Suppose that $\lim_{x→0} f(x^3) = A$, where $A$ is a constant number. Prove that $\lim_{x→0} f(x) = A$.
The domain of f is R. But that is the only information provided.
I am completely lost on how to approach this. Any help would be greatly appreciated!
Suppose that $\lim_{x\to0}f(x)\neq A$ to get a contradiction.

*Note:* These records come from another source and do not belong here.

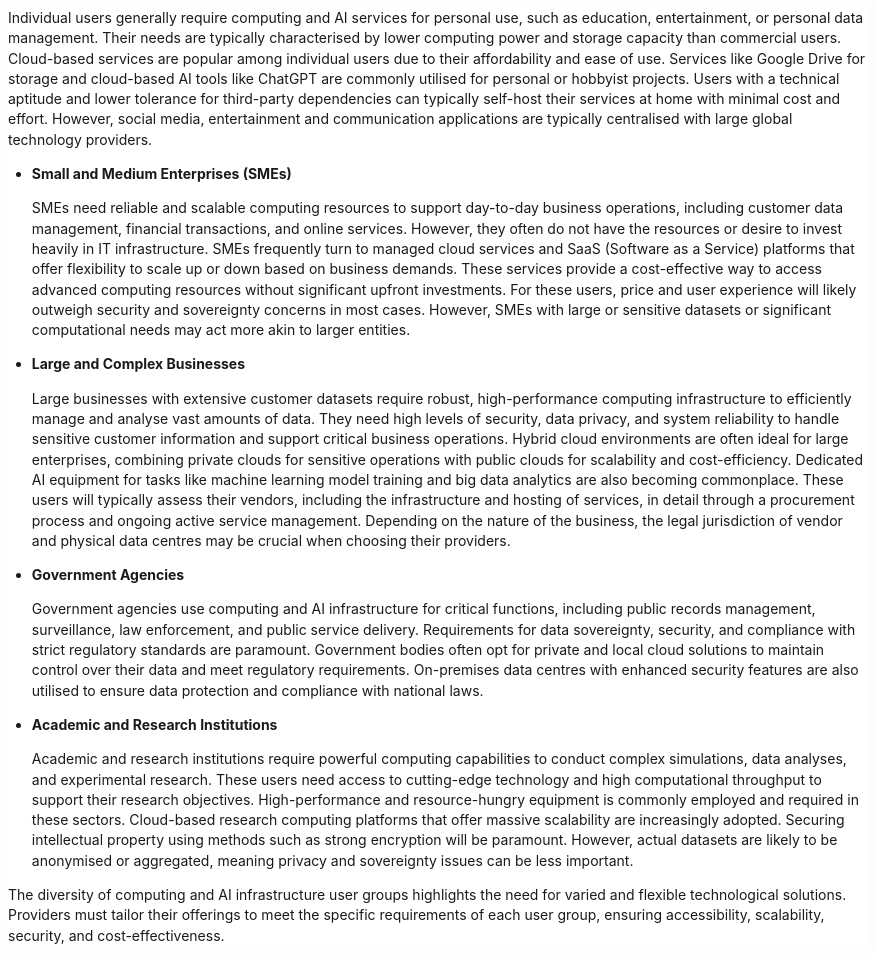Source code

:   Individual users generally require computing and AI services for personal use, such as education, entertainment, or personal data management. Their needs are typically characterised by lower computing power and storage capacity than commercial users. Cloud-based services are popular among individual users due to their affordability and ease of use. Services like Google Drive for storage and cloud-based AI tools like ChatGPT are commonly utilised for personal or hobbyist projects. Users with a technical aptitude and lower tolerance for third-party dependencies can typically self-host their services at home with minimal cost and effort. However, social media, entertainment and communication applications are typically centralised with large global technology providers.

- **Small and Medium Enterprises (SMEs)**

  SMEs need reliable and scalable computing resources to support day-to-day business operations, including customer data management, financial transactions, and online services. However, they often do not have the resources or desire to invest heavily in IT infrastructure. SMEs frequently turn to managed cloud services and SaaS (Software as a Service) platforms that offer flexibility to scale up or down based on business demands. These services provide a cost-effective way to access advanced computing resources without significant upfront investments. For these users, price and user experience will likely outweigh security and sovereignty concerns in most cases. However, SMEs with large or sensitive datasets or significant computational needs may act more akin to larger entities.

- **Large and Complex Businesses**

  Large businesses with extensive customer datasets require robust, high-performance computing infrastructure to efficiently manage and analyse vast amounts of data. They need high levels of security, data privacy, and system reliability to handle sensitive customer information and support critical business operations. Hybrid cloud environments are often ideal for large enterprises, combining private clouds for sensitive operations with public clouds for scalability and cost-efficiency. Dedicated AI equipment for tasks like machine learning model training and big data analytics are also becoming commonplace. These users will typically assess their vendors, including the infrastructure and hosting of services, in detail through a procurement process and ongoing active service management. Depending on the nature of the business, the legal jurisdiction of vendor and physical data centres may be crucial when choosing their providers.

- **Government Agencies**

  Government agencies use computing and AI infrastructure for critical functions, including public records management, surveillance, law enforcement, and public service delivery. Requirements for data sovereignty, security, and compliance with strict regulatory standards are paramount. Government bodies often opt for private and local cloud solutions to maintain control over their data and meet regulatory requirements. On-premises data centres with enhanced security features are also utilised to ensure data protection and compliance with national laws.

- **Academic and Research Institutions**

  Academic and research institutions require powerful computing capabilities to conduct complex simulations, data analyses, and experimental research. These users need access to cutting-edge technology and high computational throughput to support their research objectives. High-performance and resource-hungry equipment is commonly employed and required in these sectors. Cloud-based research computing platforms that offer massive scalability are increasingly adopted. Securing intellectual property using methods such as strong encryption will be paramount. However, actual datasets are likely to be anonymised or aggregated, meaning privacy and sovereignty issues can be less important.

The diversity of computing and AI infrastructure user groups highlights the need for varied and flexible technological solutions. Providers must tailor their offerings to meet the specific requirements of each user group, ensuring accessibility, scalability, security, and cost-effectiveness.

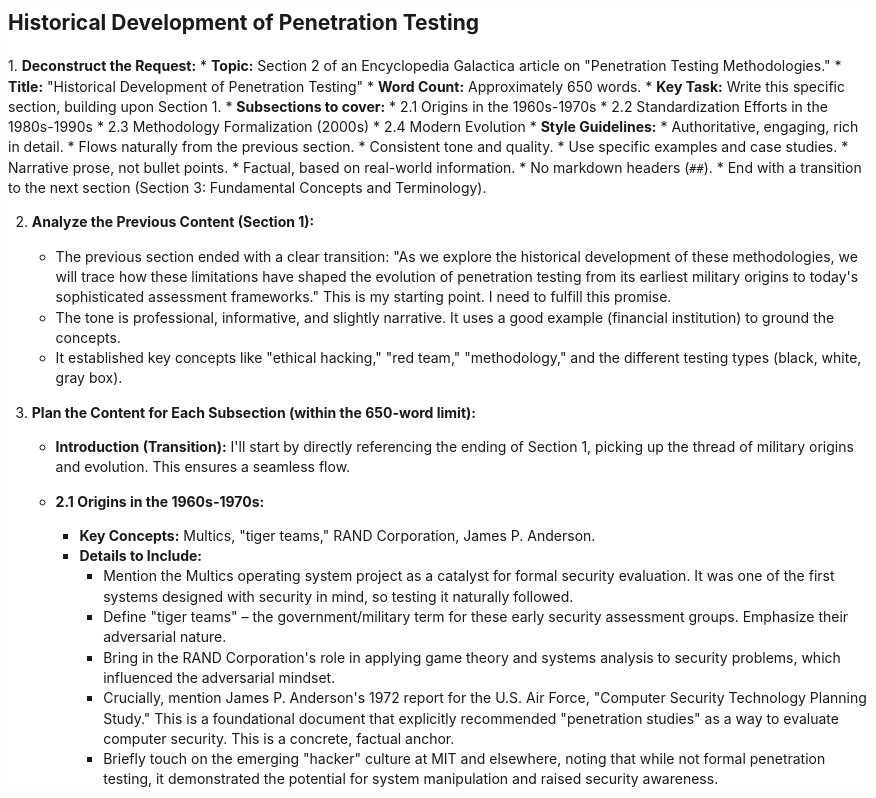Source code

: ## Historical Development of Penetration Testing

<think>1.  **Deconstruct the Request:**
    *   **Topic:** Section 2 of an Encyclopedia Galactica article on "Penetration Testing Methodologies."
    *   **Title:** "Historical Development of Penetration Testing"
    *   **Word Count:** Approximately 650 words.
    *   **Key Task:** Write this specific section, building upon Section 1.
    *   **Subsections to cover:**
        *   2.1 Origins in the 1960s-1970s
        *   2.2 Standardization Efforts in the 1980s-1990s
        *   2.3 Methodology Formalization (2000s)
        *   2.4 Modern Evolution
    *   **Style Guidelines:**
        *   Authoritative, engaging, rich in detail.
        *   Flows naturally from the previous section.
        *   Consistent tone and quality.
        *   Use specific examples and case studies.
        *   Narrative prose, not bullet points.
        *   Factual, based on real-world information.
        *   No markdown headers (`##`).
        *   End with a transition to the next section (Section 3: Fundamental Concepts and Terminology).

2.  **Analyze the Previous Content (Section 1):**
    *   The previous section ended with a clear transition: "As we explore the historical development of these methodologies, we will trace how these limitations have shaped the evolution of penetration testing from its earliest military origins to today's sophisticated assessment frameworks." This is my starting point. I need to fulfill this promise.
    *   The tone is professional, informative, and slightly narrative. It uses a good example (financial institution) to ground the concepts.
    *   It established key concepts like "ethical hacking," "red team," "methodology," and the different testing types (black, white, gray box).

3.  **Plan the Content for Each Subsection (within the 650-word limit):**

    *   **Introduction (Transition):** I'll start by directly referencing the ending of Section 1, picking up the thread of military origins and evolution. This ensures a seamless flow.

    *   **2.1 Origins in the 1960s-1970s:**
        *   **Key Concepts:** Multics, "tiger teams," RAND Corporation, James P. Anderson.
        *   **Details to Include:**
            *   Mention the Multics operating system project as a catalyst for formal security evaluation. It was one of the first systems designed with security in mind, so testing it naturally followed.
            *   Define "tiger teams" – the government/military term for these early security assessment groups. Emphasize their adversarial nature.
            *   Bring in the RAND Corporation's role in applying game theory and systems analysis to security problems, which influenced the adversarial mindset.
            *   Crucially, mention James P. Anderson's 1972 report for the U.S. Air Force, "Computer Security Technology Planning Study." This is a foundational document that explicitly recommended "penetration studies" as a way to evaluate computer security. This is a concrete, factual anchor.
            *   Briefly touch on the emerging "hacker" culture at MIT and elsewhere, noting that while not formal penetration testing, it demonstrated the potential for system manipulation and raised security awareness.
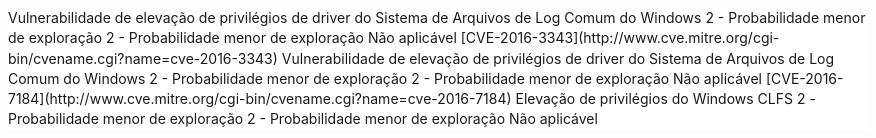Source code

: </td>
<td style="border:1px solid black;">
Vulnerabilidade de elevação de privilégios de driver do Sistema de Arquivos de Log Comum do Windows

</td>
<td style="border:1px solid black;">
2 - Probabilidade menor de exploração

</td>
<td style="border:1px solid black;">
2 - Probabilidade menor de exploração

</td>
<td style="border:1px solid black;">
Não aplicável

</td>
</tr>
<tr>
<td style="border:1px solid black;">
[CVE-2016-3343](http://www.cve.mitre.org/cgi-bin/cvename.cgi?name=cve-2016-3343)

</td>
<td style="border:1px solid black;">
Vulnerabilidade de elevação de privilégios de driver do Sistema de Arquivos de Log Comum do Windows

</td>
<td style="border:1px solid black;">
2 - Probabilidade menor de exploração

</td>
<td style="border:1px solid black;">
2 - Probabilidade menor de exploração

</td>
<td style="border:1px solid black;">
Não aplicável

</td>
</tr>
<tr>
<td style="border:1px solid black;">
[CVE-2016-7184](http://www.cve.mitre.org/cgi-bin/cvename.cgi?name=cve-2016-7184)

</td>
<td style="border:1px solid black;">
Elevação de privilégios do Windows CLFS

</td>
<td style="border:1px solid black;">
2 - Probabilidade menor de exploração

</td>
<td style="border:1px solid black;">
2 - Probabilidade menor de exploração

</td>
<td style="border:1px solid black;">
Não aplicável

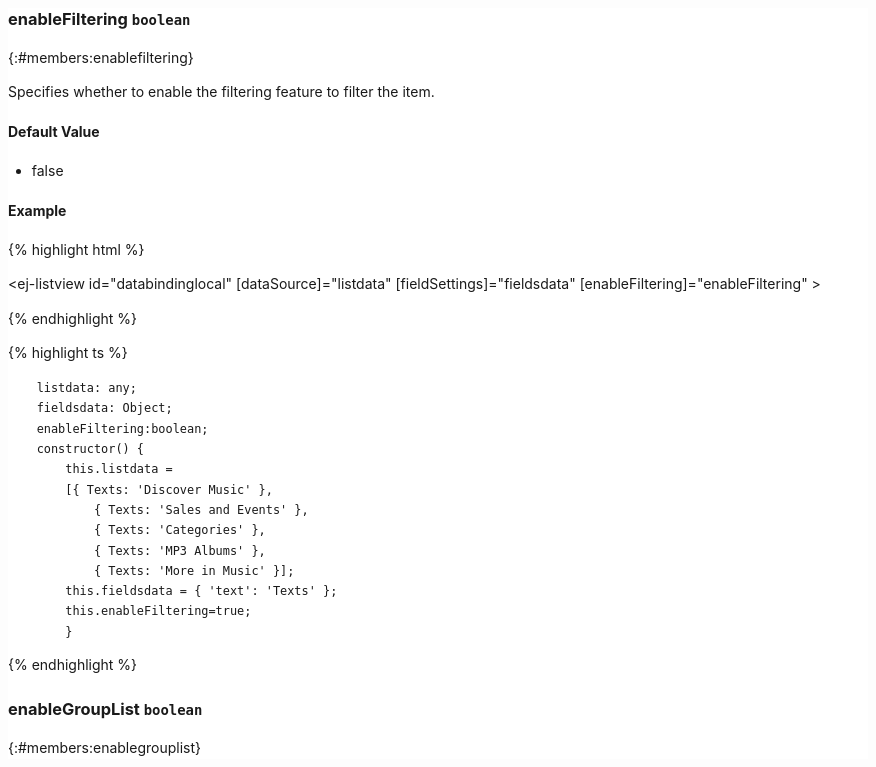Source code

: 




### enableFiltering `boolean`
{:#members:enablefiltering}




Specifies whether to enable the filtering feature to filter the item.


#### Default Value




* false




#### Example

{% highlight html %}



<ej-listview id="databindinglocal" [dataSource]="listdata" [fieldSettings]="fieldsdata" [enableFiltering]="enableFiltering" > </ej-listview>


{% endhighlight %}


{% highlight ts %}

        listdata: any;
        fieldsdata: Object;
        enableFiltering:boolean;
        constructor() {
            this.listdata =
            [{ Texts: 'Discover Music' },
                { Texts: 'Sales and Events' },
                { Texts: 'Categories' },
                { Texts: 'MP3 Albums' },
                { Texts: 'More in Music' }];
            this.fieldsdata = { 'text': 'Texts' };
            this.enableFiltering=true;
            }
  
{% endhighlight %}






### enableGroupList `boolean`
{:#members:enablegrouplist}



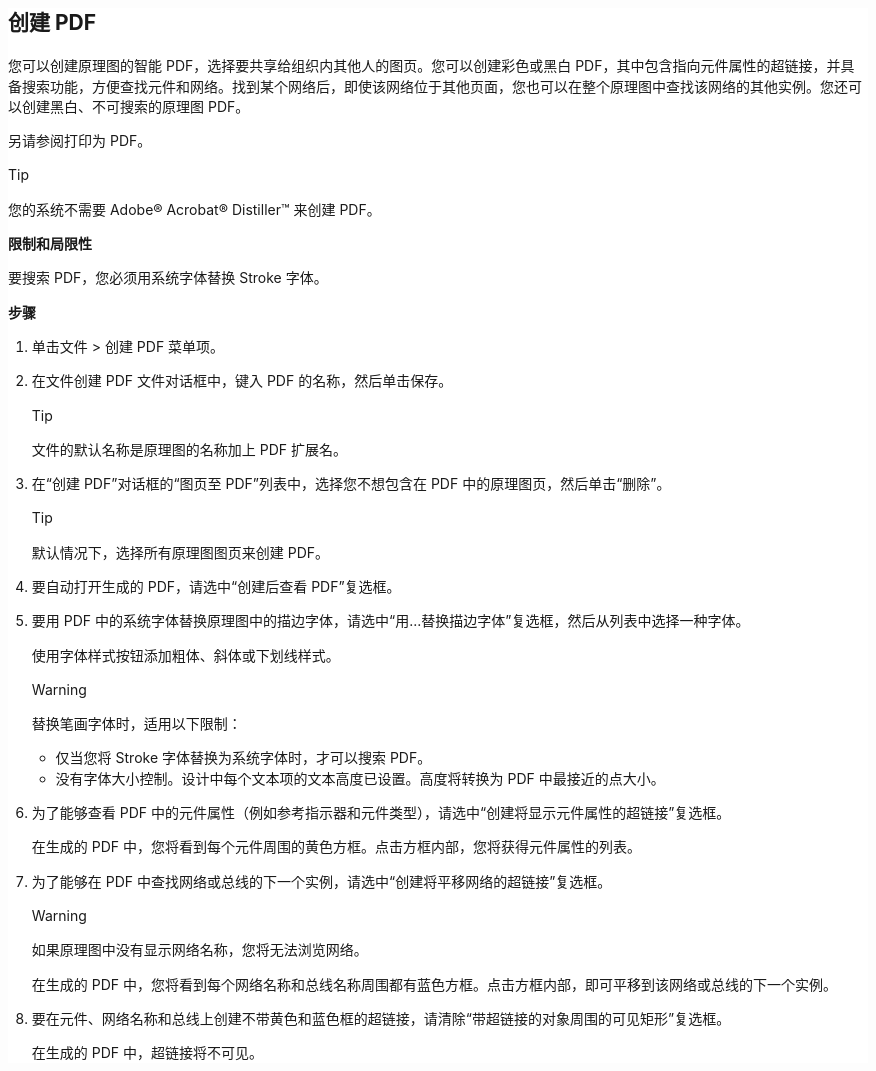 
## 创建 PDF

您可以创建原理图的智能 PDF，选择要共享给组织内其他人的图页。您可以创建彩色或黑白 PDF，其中包含指向元件属性的超链接，并具备搜索功能，方便查找元件和网络。找到某个网络后，即使该网络位于其他页面，您也可以在整个原理图中查找该网络的其他实例。您还可以创建黑白、不可搜索的原理图 PDF。

另请参阅打印为 PDF。

> [!TIP]
>
> 您的系统不需要 Adob​​e® Acrobat® Distiller™ 来创建 PDF。

**限制和局限性**

要搜索 PDF，您必须用系统字体替换 Stroke 字体。

**步骤**

1. 单击文件 \> 创建 PDF 菜单项。

2. 在文件创建 PDF 文件对话框中，键入 PDF 的名称，然后单击保存。

   > [!TIP]
   >
   > 文件的默认名称是原理图的名称加上 PDF 扩展名。

3. 在“创建 PDF”对话框的“图页至 PDF”列表中，选择您不想包含在 PDF 中的原理图页，然后单击“删除”。

   > [!TIP]
   >
   > 默认情况下，选择所有原理图图页来创建 PDF。

4. 要自动打开生成的 PDF，请选中“创建后查看 PDF”复选框。

5. 要用 PDF 中的系统字体替换原理图中的描边字体，请选中“用...替换描边字体”复选框，然后从列表中选择一种字体。

   使用字体样式按钮添加粗体、斜体或下划线样式。

   > [!WARNING]
   >
   > 替换笔画字体时，适用以下限制：
   >
   > - 仅当您将 Stroke 字体替换为系统字体时，才可以搜索 PDF。
   > - 没有字体大小控制。设计中每个文本项的文本高度已设置。高度将转换为 PDF 中最接近的点大小。

6. 为了能够查看 PDF 中的元件属性（例如参考指示器和元件类型），请选中“创建将显示元件属性的超链接”复选框。

   在生成的 PDF 中，您将看到每个元件周围的黄色方框。点击方框内部，您将获得元件属性的列表。

7. 为了能够在 PDF 中查找网络或总线的下一个实例，请选中“创建将平移网络的超链接”复选框。

   > [!WARNING]
   >
   > 如果原理图中没有显示网络名称，您将无法浏览网络。

   在生成的 PDF 中，您将看到每个网络名称和总线名称周围都有蓝色方框。点击方框内部，即可平移到该网络或总线的下一个实例。

8. 要在元件、网络名称和总线上创建不带黄色和蓝色框的超链接，请清除“带超链接的对象周围的可见矩形”复选框。

   在生成的 PDF 中，超链接将不可见。
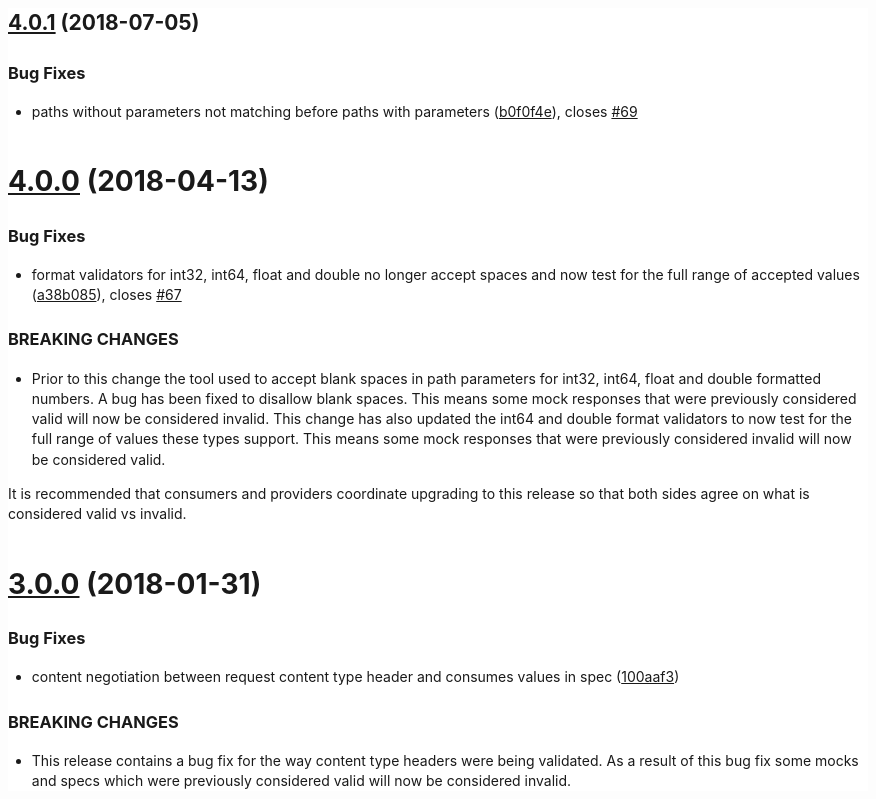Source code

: <a name="4.0.1"></a>
## [4.0.1](https://bitbucket.org/atlassian/swagger-mock-validator/compare/4.0.0...4.0.1) (2018-07-05)


### Bug Fixes

* paths without parameters not matching before paths with parameters ([b0f0f4e](https://bitbucket.org/atlassian/swagger-mock-validator/commits/b0f0f4e)), closes [#69](https://bitbucket.org/atlassian/swagger-mock-validator/issue/69)



<a name="4.0.0"></a>
# [4.0.0](https://bitbucket.org/atlassian/swagger-mock-validator/compare/3.0.0...4.0.0) (2018-04-13)


### Bug Fixes

* format validators for int32, int64, float and double no longer accept spaces and now test for the full range of accepted values ([a38b085](https://bitbucket.org/atlassian/swagger-mock-validator/commits/a38b085)), closes [#67](https://bitbucket.org/atlassian/swagger-mock-validator/issue/67)


### BREAKING CHANGES

* Prior to this change the tool used to accept blank spaces in path parameters for int32, int64, float and double formatted numbers. A bug has been fixed to disallow blank spaces. This means some mock responses that were previously considered valid will now be considered invalid. This change has also updated the int64 and double format validators to now test for the full range of values these types support. This means some mock responses that were previously considered invalid will now be considered valid.

It is recommended that consumers and providers coordinate upgrading to this release so that both sides agree on what is considered valid vs invalid.



<a name="3.0.0"></a>
# [3.0.0](https://bitbucket.org/atlassian/swagger-mock-validator/compare/2.2.3...3.0.0) (2018-01-31)


### Bug Fixes

* content negotiation between request content type header and consumes values in spec ([100aaf3](https://bitbucket.org/atlassian/swagger-mock-validator/commits/100aaf3))


### BREAKING CHANGES

* This release contains a bug fix for the way content type headers were being validated. As a result of this bug fix some mocks and specs which were previously considered valid will now be considered invalid.
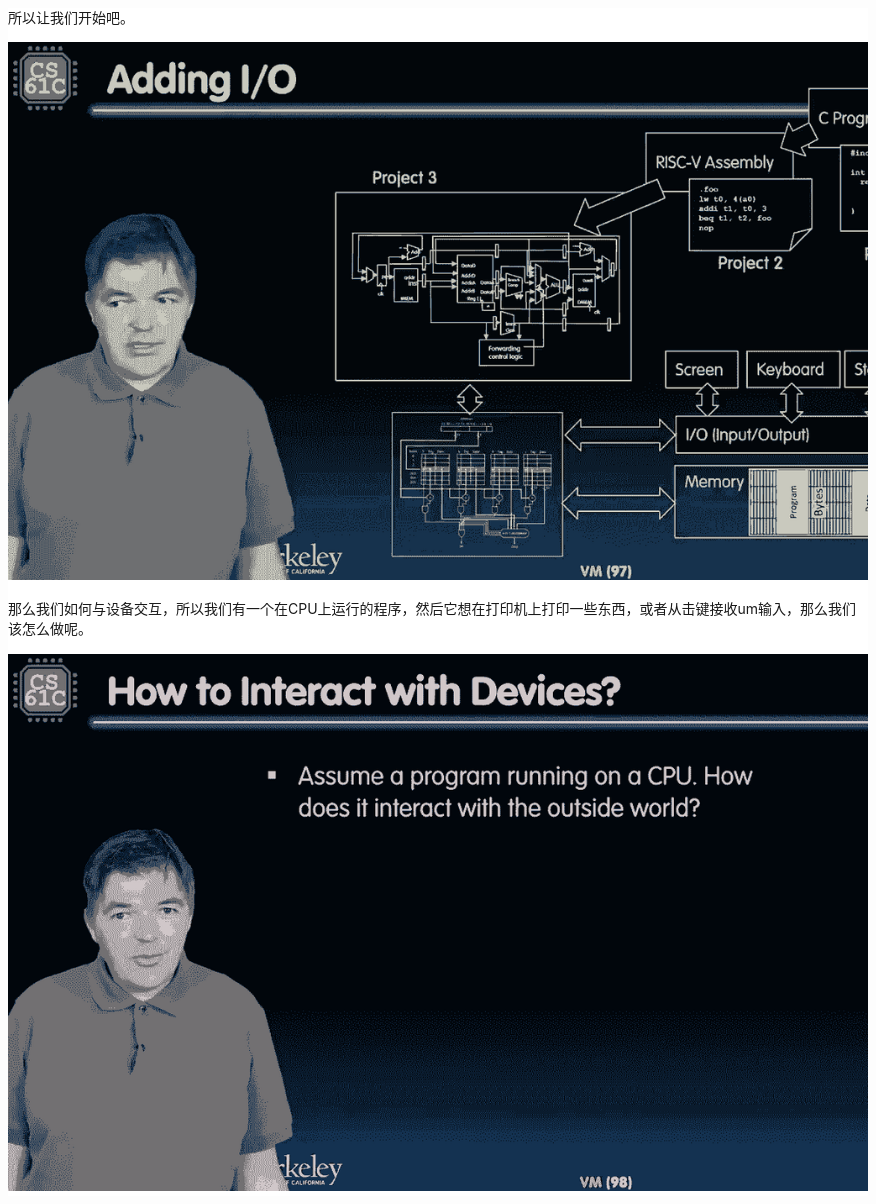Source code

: 所以让我们开始吧。

![](img/73a90e7ef82d7219c316c6f5dcf91a2a_240.png)

那么我们如何与设备交互，所以我们有一个在CPU上运行的程序，然后它想在打印机上打印一些东西，或者从击键接收um输入，那么我们该怎么做呢。



![](img/73a90e7ef82d7219c316c6f5dcf91a2a_242.png)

Then there exist a sequence $x_n$ converging to $0$ as $n\to\infty$ and such that $f(x_n)\not\to A$ as $n\to\infty$. Letting $y_n=x_n^{1/3}$ this can be reworded into $\lim_{n\to\infty}f(y_n^3)\neq A$, which imply that $\lim_{x\to0}f(x^3)\neq A$ since $y_n\to0$ as $n\to\infty$ (by the continuity of $x\mapsto x^3$).
Let $y=x^{\frac{1}{3}}$, we have that $f(y^3)=f(x)$.
Since $\lim_{y\rightarrow 0} f(y^3)=A$ we have that, for every $\varepsilon>0$ there exists $\delta=\delta(\varepsilon)$ such that, whenever $|y|<\delta$, $|f(x)-A|=|f(y^3)-A|<\varepsilon$.
Now note that function $x\mapsto x^{\frac{1}{3}}$ is continuous, so for any $\delta>0$ there exists $\zeta=\zeta(\delta)$ such that $|y|=|x^{\frac{1}{3}}|<\delta$ whenever it holds that $|x|<\zeta$.
Now piece these two things together.
Let $y=x^{1/3}$. We have:
$$lim_{x\rightarrow 0}x^3=lim_{y\rightarrow 0}y=A$$
Knowing that $f(x),f(y)\in\mathbb{R}$ and $y=x^{1/3}$, by swapping y with x we have $$lim_{x\rightarrow 0}x=A$$
Let $\varepsilon > 0$. By definition, exists $\tilde{\delta} > 0$ such that if $x \in \mathbb{R}$, with $|x| < \tilde{\delta}$, then $|f(x) - A| < \varepsilon$. Let $\delta = {\tilde{\delta}}^{\frac{1}{3}}$. Then $\delta > 0$. Further, if $x \in \mathbb{R}$, with $|x| < \delta$, then $|f(x) - A| < \varepsilon$.